RMSprop was described as a way to speed up Gradient Descent.
However, the example describes seems to be a special case.
RMSprop as described seems to have the effect scaling the magnitude of gradient descent steps to be closer to each other in each dimension. More of a normalization approach.
Andrew picked a case where:
Magnitude of B was relatively high and more incorrect
Magnitude of W was relatively low and more correct
The higher magnitude of B becomes relatively smaller (better)
The lower magnitude of W becomes relatively larger (better)
If we then increase the learning rate we are improving performance
It seems like we could easily make a counter case:
In this example:
Magnitude of B was relatively low and more incorrect
Magnitude of W was relatively high and more correct
In this case it seems we would:
The higher magnitude of B becomes relatively larger (worse)
The lower magnitude of W becomes relatively smaller (worse)
Is there any type of reason why one would expect relatively larger magnitudes in relatively incorrect directions as the case Andrew presented to be the norm?
If not, it would seem like RMSprop is good at helping to eliminate extreme incorrect magnitudes to help prevent overshooting via normalization?
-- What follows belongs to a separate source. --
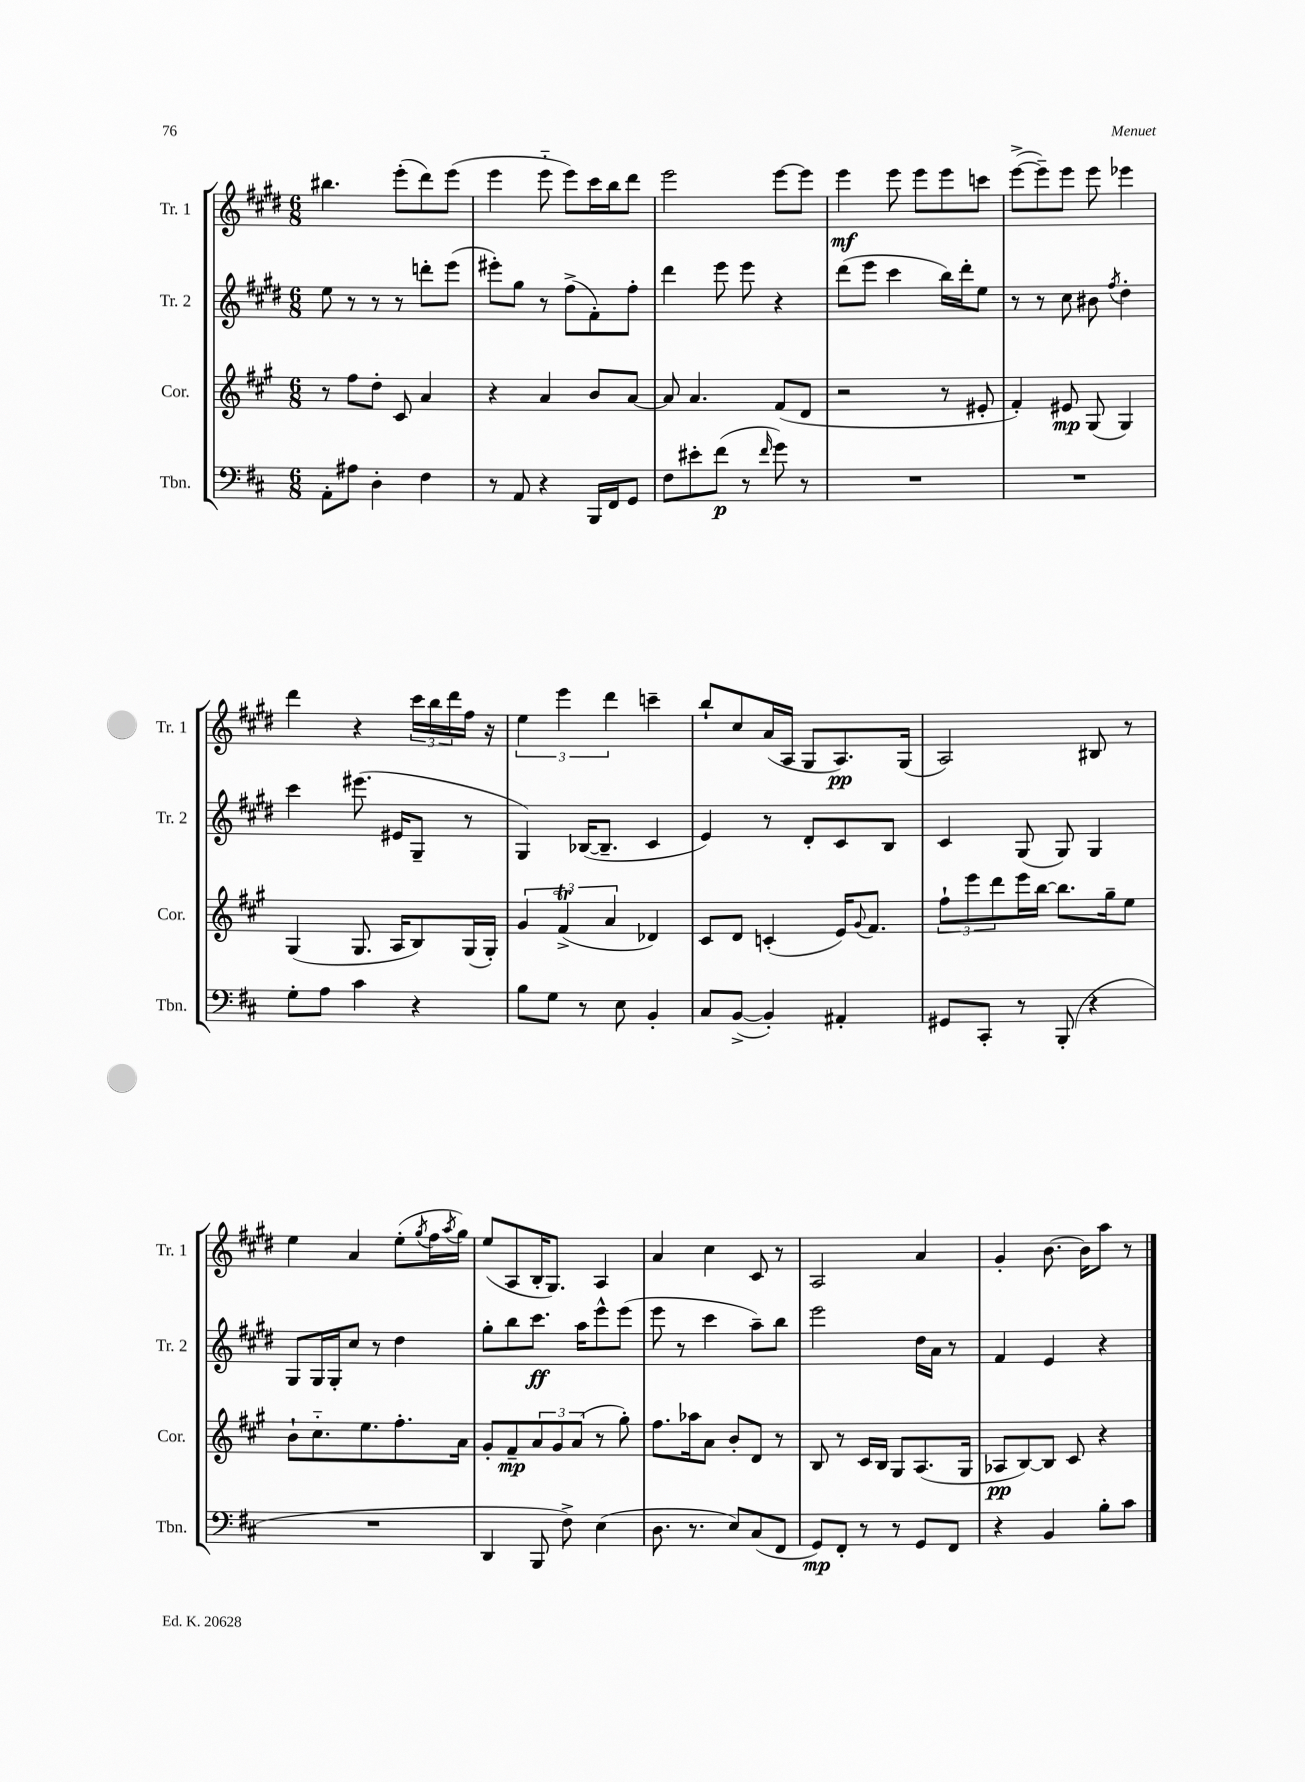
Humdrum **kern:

Wouldn’t this also have the disadvantage of eliminating extreme positive steps?
If that is the case, wouldn’t a momentum approach be a better overall solution. Instead of trying to ‘normalize’ step sizes (both good and bad), it seems like momentum actually tries to eliminate incorrect steps magnitudes and only leave steps in the relatively correct direction?
Once we are pointed in the correct direction it seems like momentum would allow us to crank up the learning rate and have the most advantageous results.